Édito

Tsunami blochérien

Tsunami blochérien
Christoph Blocher rachète de nombreux journaux, dont le GHI et Lausanne Cités. KEYSTONE
diversité médiatique

Le processus de concentration dans la presse va de l’avant, avec l’annonce ce mercredi d’une reprise de la Basler Zeitung – actuellement en main de Christoph Blocher – par Tamedia. En échange, le tribun udéciste met la main sur le gratuit zurichois Tagblatt der Stadt Zurich, propriété du groupe de presse, ainsi que sur deux gratuits alémaniques. En Suisse romande, les tout-ménages GHI et Lausanne Cités, à 50% détenus par Tamedia, pourraient eux-aussi tomber dans l’escarcelle de l’ex-conseiller fédéral.

Deux obstacles peuvent encore prétériter l’opération. Premièrement, la Commission de la concurrence (Comco) doit donner son feu vert. Le fera-t-elle, alors que Tamedia contrôle déjà 68% des quotidiens alémaniques et 40% de ceux de Suisse romande? Sans oublier que le groupe pratique une politique de la terre brûlée en concentrant ses rédactions dans des newsrooms uniques –l’une à Zurich, l’autre à Lausanne– au détriment de la pluralité de l’information. Un certain pessimisme est de mise. Jusqu’à présent, la Comco n’a pas fait de la question de la pluralité des médias une priorité.

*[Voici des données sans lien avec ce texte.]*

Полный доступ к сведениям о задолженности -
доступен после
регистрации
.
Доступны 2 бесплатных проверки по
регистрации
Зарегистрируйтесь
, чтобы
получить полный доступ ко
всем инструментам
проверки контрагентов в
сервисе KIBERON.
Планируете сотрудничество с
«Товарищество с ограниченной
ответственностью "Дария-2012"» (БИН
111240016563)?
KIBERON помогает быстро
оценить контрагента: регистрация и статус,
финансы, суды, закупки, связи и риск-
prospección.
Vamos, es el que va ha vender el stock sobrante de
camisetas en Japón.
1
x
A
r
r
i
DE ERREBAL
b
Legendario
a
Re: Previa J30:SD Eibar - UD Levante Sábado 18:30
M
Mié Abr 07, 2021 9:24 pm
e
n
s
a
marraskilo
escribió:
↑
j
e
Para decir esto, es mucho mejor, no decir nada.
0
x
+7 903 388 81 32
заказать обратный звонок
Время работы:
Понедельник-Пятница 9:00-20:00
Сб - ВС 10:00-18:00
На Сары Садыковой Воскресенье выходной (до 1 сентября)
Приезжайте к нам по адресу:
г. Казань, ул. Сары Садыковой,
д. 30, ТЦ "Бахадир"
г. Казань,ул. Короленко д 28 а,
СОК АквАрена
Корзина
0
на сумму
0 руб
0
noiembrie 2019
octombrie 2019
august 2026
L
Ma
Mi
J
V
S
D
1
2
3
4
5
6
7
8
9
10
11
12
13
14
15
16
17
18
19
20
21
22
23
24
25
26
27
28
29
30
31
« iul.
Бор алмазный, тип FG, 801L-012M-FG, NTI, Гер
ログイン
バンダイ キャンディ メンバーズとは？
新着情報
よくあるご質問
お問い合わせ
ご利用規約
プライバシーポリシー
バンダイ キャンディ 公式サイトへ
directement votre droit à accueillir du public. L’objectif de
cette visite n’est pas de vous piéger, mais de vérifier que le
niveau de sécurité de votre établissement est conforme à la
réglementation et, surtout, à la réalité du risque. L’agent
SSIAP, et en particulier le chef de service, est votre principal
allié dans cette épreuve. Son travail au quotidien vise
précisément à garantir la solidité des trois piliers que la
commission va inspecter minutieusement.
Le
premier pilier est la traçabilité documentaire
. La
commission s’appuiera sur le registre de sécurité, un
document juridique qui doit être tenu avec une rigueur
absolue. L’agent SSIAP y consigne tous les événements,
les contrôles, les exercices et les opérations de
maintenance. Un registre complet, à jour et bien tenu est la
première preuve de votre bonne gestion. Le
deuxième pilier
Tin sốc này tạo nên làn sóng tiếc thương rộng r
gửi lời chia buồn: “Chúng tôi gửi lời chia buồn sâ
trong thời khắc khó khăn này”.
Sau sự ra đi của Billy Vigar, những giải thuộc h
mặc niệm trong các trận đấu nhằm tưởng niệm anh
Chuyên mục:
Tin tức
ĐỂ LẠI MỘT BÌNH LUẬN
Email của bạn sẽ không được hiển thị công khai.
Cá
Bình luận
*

Deuxième incertitude: pour les deux gratuits romands, Tamedia n’est actionnaire qu’à 50%. Or, l’actuel partenaire, Jean-Marie Fleury, dispose d’un droit de préemption, comme il l’a opportunément relevé mercredi. En fera-t-il usage autrement que pour faire monter les enchères?

Dans tous les cas, le sort des deux gratuits lémaniques ne devrait pas bloquer l’opération. Le noyau dur de l’échange est bien la reprise par Blocher du tout-ménage zurichois. Celui-ci fait d’ailleurs aussi office d’organe de communication de la Ville – un partenariat évalué à 800 000 francs –, ce qui pose aussi la délicate question de l’aide publique à la presse au bénéfice d’un multimilliardaire.

Globalement, le but de l’ex-conseiller fédéral UDC consiste à se doter d’un réseau de titres servant de force de frappe idéologique. En termes industriels, la masse critique ainsi atteinte lui permettra aussi de mettre sur pied un réseau de portage à même de diffuser les publications de sa formation.

Du coup, les Romands risquent bien de devoir s’habituer à la propagande servie à un rythme soutenu par le parti d’extrême droite qu’il affourage. A Zurich, les Verts ont déjà proposé un autocollant à poser sur sa boîte aux lettres aux plus rétifs à cette pollution idéologique. Mais cela risque de ne pas suffire à bloquer le raz-de-marée blochérien qui s’annonce.